American teachers are approaching another very uncertain year. With COVID-19 accelerating among the younger populations, mask mandates have become a literal battleground. School boards have cancelled meetings, teachers have been assaulted, and guidance is often contradicted by policy. Amidst this whirlwind, teachers are considering leaving the field in ever greater numbers. 

Every year 200,000 teachers voluntarily leave the profession. A recent report indicates that there is a 20% increase in the number of teachers who are considering leaving the profession. This adds up to over 50% of the current teacher workforce considering another profession. This exodus of experienced educators will prove devastating if immediate action is not taken. 

Fortunately, research offers a robust road map for ways school boards and educational leaders can support teachers’ resilience and commitment during these tough times: it begins with Meaning. 

Meaningful work is positively associated with workplace engagement and resilience. Recent studies highlight the impact of workplace meaning on preventing burnout and buffering stress. Other studies found that meaning leads to better teacher/student relationships, which in turn supports teacher satisfaction and student learning. 

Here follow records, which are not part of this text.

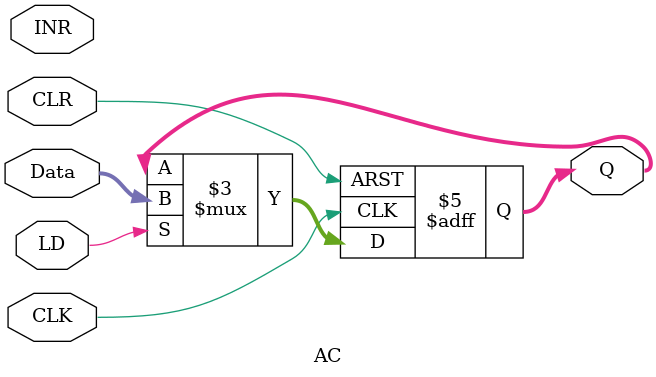
<source format=v>
module AC(Q, INR, Data, LD, CLK, CLR);

	output reg [15:0] Q;
	input [15:0] Data;
	input INR, LD, CLK, CLR;
	
	always @(posedge CLK or posedge CLR)
		begin
			if(CLR)
				Q = 16'b0;
			else if(LD)
				Q = Data;
		end	
		
endmodule

</source>
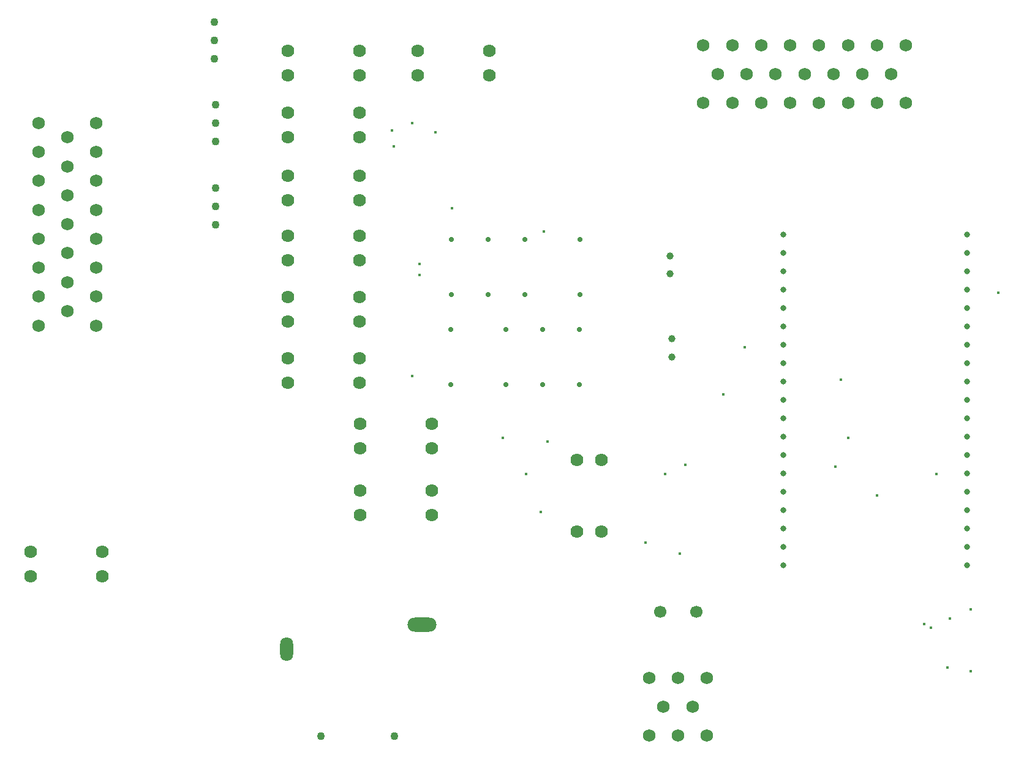
<source format=gbr>
%TF.GenerationSoftware,KiCad,Pcbnew,(6.0.1-0)*%
%TF.CreationDate,2023-01-17T12:42:01-05:00*%
%TF.ProjectId,rear-control-board,72656172-2d63-46f6-9e74-726f6c2d626f,rev?*%
%TF.SameCoordinates,Original*%
%TF.FileFunction,Plated,1,2,PTH,Mixed*%
%TF.FilePolarity,Positive*%
%FSLAX46Y46*%
G04 Gerber Fmt 4.6, Leading zero omitted, Abs format (unit mm)*
G04 Created by KiCad (PCBNEW (6.0.1-0)) date 2023-01-17 12:42:01*
%MOMM*%
%LPD*%
G01*
G04 APERTURE LIST*
%TA.AperFunction,ViaDrill*%
%ADD10C,0.400000*%
%TD*%
%TA.AperFunction,ComponentDrill*%
%ADD11C,0.700000*%
%TD*%
%TA.AperFunction,ComponentDrill*%
%ADD12C,0.800000*%
%TD*%
%TA.AperFunction,ComponentDrill*%
%ADD13C,1.000000*%
%TD*%
%TA.AperFunction,ComponentDrill*%
%ADD14C,1.090000*%
%TD*%
%TA.AperFunction,ComponentDrill*%
%ADD15C,1.100000*%
%TD*%
%TA.AperFunction,ComponentDrill*%
%ADD16C,1.700000*%
%TD*%
%TA.AperFunction,ComponentDrill*%
%ADD17C,1.750000*%
%TD*%
%TA.AperFunction,ComponentDrill*%
%ADD18C,1.780000*%
%TD*%
G04 aperture for slot hole*
%TA.AperFunction,ComponentDrill*%
%ADD19O,1.780000X3.330000*%
%TD*%
G04 aperture for slot hole*
%TA.AperFunction,ComponentDrill*%
%ADD20O,4.000000X1.950000*%
%TD*%
G04 APERTURE END LIST*
D10*
X110500000Y-78250000D03*
X110750000Y-80500000D03*
X113250000Y-77250000D03*
X113250000Y-112250000D03*
X114250000Y-96750000D03*
X114250000Y-98250000D03*
X116445000Y-78525000D03*
X118750000Y-89000000D03*
X125750000Y-120750000D03*
X129000000Y-125750000D03*
X131000000Y-131000000D03*
X131000000Y-131000000D03*
X131500000Y-92250000D03*
X132000000Y-121250000D03*
X145500000Y-135250000D03*
X148250000Y-125750000D03*
X150250000Y-136750000D03*
X151000000Y-124500000D03*
X156250000Y-114750000D03*
X159250000Y-108250000D03*
X171750000Y-124750000D03*
X172500000Y-112750000D03*
X173500000Y-120750000D03*
X177500000Y-128750000D03*
X184000000Y-146500000D03*
X185000000Y-147000000D03*
X185750000Y-125750000D03*
X187250000Y-152500000D03*
X187623500Y-145750000D03*
X190500000Y-144500000D03*
X190500000Y-153000000D03*
X194289020Y-100750000D03*
D11*
%TO.C,K3*%
X118560000Y-105756115D03*
X118560000Y-113376115D03*
%TO.C,K2*%
X118720000Y-93351115D03*
X118720000Y-100971115D03*
X123800000Y-93351115D03*
X123800000Y-100971115D03*
%TO.C,K3*%
X126180000Y-105756115D03*
X126180000Y-113376115D03*
%TO.C,K2*%
X128880000Y-93351115D03*
X128880000Y-100971115D03*
%TO.C,K3*%
X131260000Y-105756115D03*
X131260000Y-113376115D03*
X136340000Y-105756115D03*
X136340000Y-113376115D03*
%TO.C,K2*%
X136500000Y-93351115D03*
X136500000Y-100971115D03*
D12*
%TO.C,U1*%
X164550000Y-97763440D03*
X164550000Y-100303440D03*
X164550000Y-102843440D03*
X164550000Y-105383440D03*
X164550000Y-107923440D03*
X164550000Y-110463440D03*
X164550000Y-113003440D03*
X164550000Y-115543440D03*
X164550000Y-118083440D03*
X164550000Y-120623440D03*
X164550000Y-123163440D03*
X164550000Y-125703440D03*
X164550000Y-128243440D03*
X164550000Y-130783440D03*
X164550000Y-133323440D03*
X164550000Y-135863440D03*
X164550000Y-138403440D03*
X164553680Y-92686160D03*
X164553680Y-95226160D03*
X189950000Y-92683440D03*
X189950000Y-95223440D03*
X189950000Y-97763440D03*
X189950000Y-100303440D03*
X189950000Y-102843440D03*
X189950000Y-105383440D03*
X189950000Y-107923440D03*
X189950000Y-110463440D03*
X189950000Y-113003440D03*
X189950000Y-115543440D03*
X189950000Y-118083440D03*
X189950000Y-120623440D03*
X189950000Y-123163440D03*
X189950000Y-125703440D03*
X189950000Y-128243440D03*
X189950000Y-130783440D03*
X189950000Y-133323440D03*
X189950000Y-135863440D03*
X189950000Y-138403440D03*
D13*
%TO.C,J4*%
X148892500Y-95613615D03*
X148892500Y-98113615D03*
%TO.C,J5*%
X149117500Y-107101115D03*
X149117500Y-109601115D03*
D14*
%TO.C,K1*%
X100655000Y-162010000D03*
X110815000Y-162010000D03*
D15*
%TO.C,D12*%
X85940000Y-63285000D03*
X85940000Y-65825000D03*
X85940000Y-68365000D03*
%TO.C,D11*%
X86055000Y-74710000D03*
X86055000Y-77250000D03*
X86055000Y-79790000D03*
%TO.C,D10*%
X86095000Y-86265000D03*
X86095000Y-88805000D03*
X86095000Y-91345000D03*
D16*
%TO.C,J6*%
X147527500Y-144800000D03*
X152527500Y-144800000D03*
D17*
%TO.C,J1*%
X61587500Y-77250000D03*
X61587500Y-81250000D03*
X61587500Y-85250000D03*
X61587500Y-89250000D03*
X61587500Y-93250000D03*
X61587500Y-97250000D03*
X61587500Y-101250000D03*
X61587500Y-105250000D03*
X65587500Y-79250000D03*
X65587500Y-83250000D03*
X65587500Y-87250000D03*
X65587500Y-91250000D03*
X65587500Y-95250000D03*
X65587500Y-99250000D03*
X65587500Y-103250000D03*
X69587500Y-77250000D03*
X69587500Y-81250000D03*
X69587500Y-85250000D03*
X69587500Y-89250000D03*
X69587500Y-93250000D03*
X69587500Y-97250000D03*
X69587500Y-101250000D03*
X69587500Y-105250000D03*
%TO.C,J3*%
X146000000Y-153937500D03*
X146000000Y-161937500D03*
X148000000Y-157937500D03*
X150000000Y-153937500D03*
X150000000Y-161937500D03*
X152000000Y-157937500D03*
%TO.C,J2*%
X153500000Y-66500000D03*
X153500000Y-74500000D03*
%TO.C,J3*%
X154000000Y-153937500D03*
X154000000Y-161937500D03*
%TO.C,J2*%
X155500000Y-70500000D03*
X157500000Y-66500000D03*
X157500000Y-74500000D03*
X159500000Y-70500000D03*
X161500000Y-66500000D03*
X161500000Y-74500000D03*
X163500000Y-70500000D03*
X165500000Y-66500000D03*
X165500000Y-74500000D03*
X167500000Y-70500000D03*
X169500000Y-66500000D03*
X169500000Y-74500000D03*
X171500000Y-70500000D03*
X173500000Y-66500000D03*
X173500000Y-74500000D03*
X175500000Y-70500000D03*
X177500000Y-66500000D03*
X177500000Y-74500000D03*
X179500000Y-70500000D03*
X181500000Y-66500000D03*
X181500000Y-74500000D03*
D18*
%TO.C,F11*%
X60540000Y-136550000D03*
X60540000Y-139950000D03*
X70460000Y-136550000D03*
X70460000Y-139950000D03*
D19*
%TO.C,K1*%
X95875000Y-150000000D03*
D18*
%TO.C,F6*%
X96040000Y-67300000D03*
X96040000Y-70700000D03*
%TO.C,F2*%
X96040000Y-75800000D03*
X96040000Y-79200000D03*
%TO.C,F8*%
X96040000Y-84550000D03*
X96040000Y-87950000D03*
%TO.C,F4*%
X96040000Y-92800000D03*
X96040000Y-96200000D03*
%TO.C,F7*%
X96040000Y-101300000D03*
X96040000Y-104700000D03*
%TO.C,F5*%
X96040000Y-109800000D03*
X96040000Y-113200000D03*
%TO.C,F6*%
X105960000Y-67300000D03*
X105960000Y-70700000D03*
%TO.C,F2*%
X105960000Y-75800000D03*
X105960000Y-79200000D03*
%TO.C,F8*%
X105960000Y-84550000D03*
X105960000Y-87950000D03*
%TO.C,F4*%
X105960000Y-92800000D03*
X105960000Y-96200000D03*
%TO.C,F7*%
X105960000Y-101300000D03*
X105960000Y-104700000D03*
%TO.C,F5*%
X105960000Y-109800000D03*
X105960000Y-113200000D03*
%TO.C,F9*%
X106040000Y-118800000D03*
X106040000Y-122200000D03*
%TO.C,F3*%
X106040000Y-128050000D03*
X106040000Y-131450000D03*
%TO.C,F1*%
X114040000Y-67300000D03*
X114040000Y-70700000D03*
%TO.C,F9*%
X115960000Y-118800000D03*
X115960000Y-122200000D03*
%TO.C,F3*%
X115960000Y-128050000D03*
X115960000Y-131450000D03*
%TO.C,F1*%
X123960000Y-67300000D03*
X123960000Y-70700000D03*
%TO.C,F10*%
X136050000Y-123790000D03*
X136050000Y-133710000D03*
X139450000Y-123790000D03*
X139450000Y-133710000D03*
D20*
%TO.C,K1*%
X114625000Y-146570000D03*
M02*

</source>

It is imperative that leaders understand that meaning is not a fixed state, but a constant state of ebb and flow. There should be frequent dialogue and reflection regarding workplace meaning. Schools and districts can support their teachers by focusing on the importance of their work, and the positive impact they have. 

If you wait for the evaluation cycle to have these conversations, it will be too late. Instead, talk frequently with your faculty and staff about the positive impact they are making. Look for meaning-making celebrations and weave them into your school’s culture. Recognize the efforts of your teams as they make a difference and celebrate those efforts. 

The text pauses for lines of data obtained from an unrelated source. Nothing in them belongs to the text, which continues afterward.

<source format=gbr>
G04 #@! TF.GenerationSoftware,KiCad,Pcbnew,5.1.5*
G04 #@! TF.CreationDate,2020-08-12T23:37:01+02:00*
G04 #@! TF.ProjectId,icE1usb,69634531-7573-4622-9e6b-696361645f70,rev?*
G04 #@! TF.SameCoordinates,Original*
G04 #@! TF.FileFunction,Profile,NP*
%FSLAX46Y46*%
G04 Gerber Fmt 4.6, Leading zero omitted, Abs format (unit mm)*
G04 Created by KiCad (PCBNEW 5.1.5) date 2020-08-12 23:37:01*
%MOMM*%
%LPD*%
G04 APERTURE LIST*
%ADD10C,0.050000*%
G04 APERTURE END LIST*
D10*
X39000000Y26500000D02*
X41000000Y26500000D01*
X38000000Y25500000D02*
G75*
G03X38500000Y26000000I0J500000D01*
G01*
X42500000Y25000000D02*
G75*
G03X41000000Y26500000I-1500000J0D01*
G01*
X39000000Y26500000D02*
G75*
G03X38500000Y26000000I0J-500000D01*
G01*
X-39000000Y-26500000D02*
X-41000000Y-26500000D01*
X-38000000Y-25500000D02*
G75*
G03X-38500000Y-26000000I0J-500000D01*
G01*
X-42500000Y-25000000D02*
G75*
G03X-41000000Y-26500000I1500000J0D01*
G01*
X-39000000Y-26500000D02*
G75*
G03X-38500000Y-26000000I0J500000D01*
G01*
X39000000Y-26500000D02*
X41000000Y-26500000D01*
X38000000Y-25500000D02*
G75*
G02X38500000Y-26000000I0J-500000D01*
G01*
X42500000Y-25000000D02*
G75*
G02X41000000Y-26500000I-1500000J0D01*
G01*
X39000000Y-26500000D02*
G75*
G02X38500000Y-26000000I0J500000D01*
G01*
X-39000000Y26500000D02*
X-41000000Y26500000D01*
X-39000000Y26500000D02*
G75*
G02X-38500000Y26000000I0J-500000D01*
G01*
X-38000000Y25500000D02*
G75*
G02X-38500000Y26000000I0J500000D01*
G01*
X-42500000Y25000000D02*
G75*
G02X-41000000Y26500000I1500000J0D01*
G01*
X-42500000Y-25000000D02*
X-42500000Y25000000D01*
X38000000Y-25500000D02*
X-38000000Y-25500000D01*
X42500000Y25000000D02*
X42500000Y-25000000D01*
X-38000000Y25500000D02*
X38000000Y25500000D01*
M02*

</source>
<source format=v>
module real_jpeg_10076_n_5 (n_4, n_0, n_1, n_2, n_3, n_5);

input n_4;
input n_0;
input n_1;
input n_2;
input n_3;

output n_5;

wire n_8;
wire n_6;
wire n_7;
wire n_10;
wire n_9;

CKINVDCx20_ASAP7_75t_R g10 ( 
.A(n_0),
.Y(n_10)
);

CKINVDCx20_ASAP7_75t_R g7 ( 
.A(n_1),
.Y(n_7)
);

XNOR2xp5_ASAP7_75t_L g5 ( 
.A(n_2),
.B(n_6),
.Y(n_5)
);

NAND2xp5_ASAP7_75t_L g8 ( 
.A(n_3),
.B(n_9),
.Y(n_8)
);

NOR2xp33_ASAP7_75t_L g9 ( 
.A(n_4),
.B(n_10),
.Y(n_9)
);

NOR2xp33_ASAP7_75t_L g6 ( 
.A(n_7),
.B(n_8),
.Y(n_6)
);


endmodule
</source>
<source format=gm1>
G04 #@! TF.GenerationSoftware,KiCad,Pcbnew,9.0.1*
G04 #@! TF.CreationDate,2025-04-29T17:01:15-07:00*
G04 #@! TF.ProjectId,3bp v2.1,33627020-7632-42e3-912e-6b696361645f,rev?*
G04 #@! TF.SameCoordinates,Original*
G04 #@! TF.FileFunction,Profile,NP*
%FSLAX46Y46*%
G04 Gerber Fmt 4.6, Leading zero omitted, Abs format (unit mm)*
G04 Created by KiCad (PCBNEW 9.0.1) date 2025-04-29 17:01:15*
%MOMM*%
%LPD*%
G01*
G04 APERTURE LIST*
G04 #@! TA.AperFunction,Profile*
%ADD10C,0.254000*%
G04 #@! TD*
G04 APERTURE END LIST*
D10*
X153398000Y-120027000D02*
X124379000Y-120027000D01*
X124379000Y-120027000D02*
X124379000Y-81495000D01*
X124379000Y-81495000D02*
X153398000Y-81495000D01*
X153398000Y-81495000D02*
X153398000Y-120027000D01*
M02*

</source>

Additionally, positive workplace relationships are essential for meaningful work. Despite the extra workload that COVID brings, it is necessary to focus on positive relationships with students and among staff. These relationships are positively correlated with meaningful work. 

In conclusion, a constant focus on meaning-making and positive working relationships will serve your entire school’s needs. Begin with acknowledgement of the work and sacrifice of your teachers and the value they add. Then build in opportunities for positive relationships to flourish. By bringing meaning and positive relationships to your community you will enhance the experience for all stakeholders.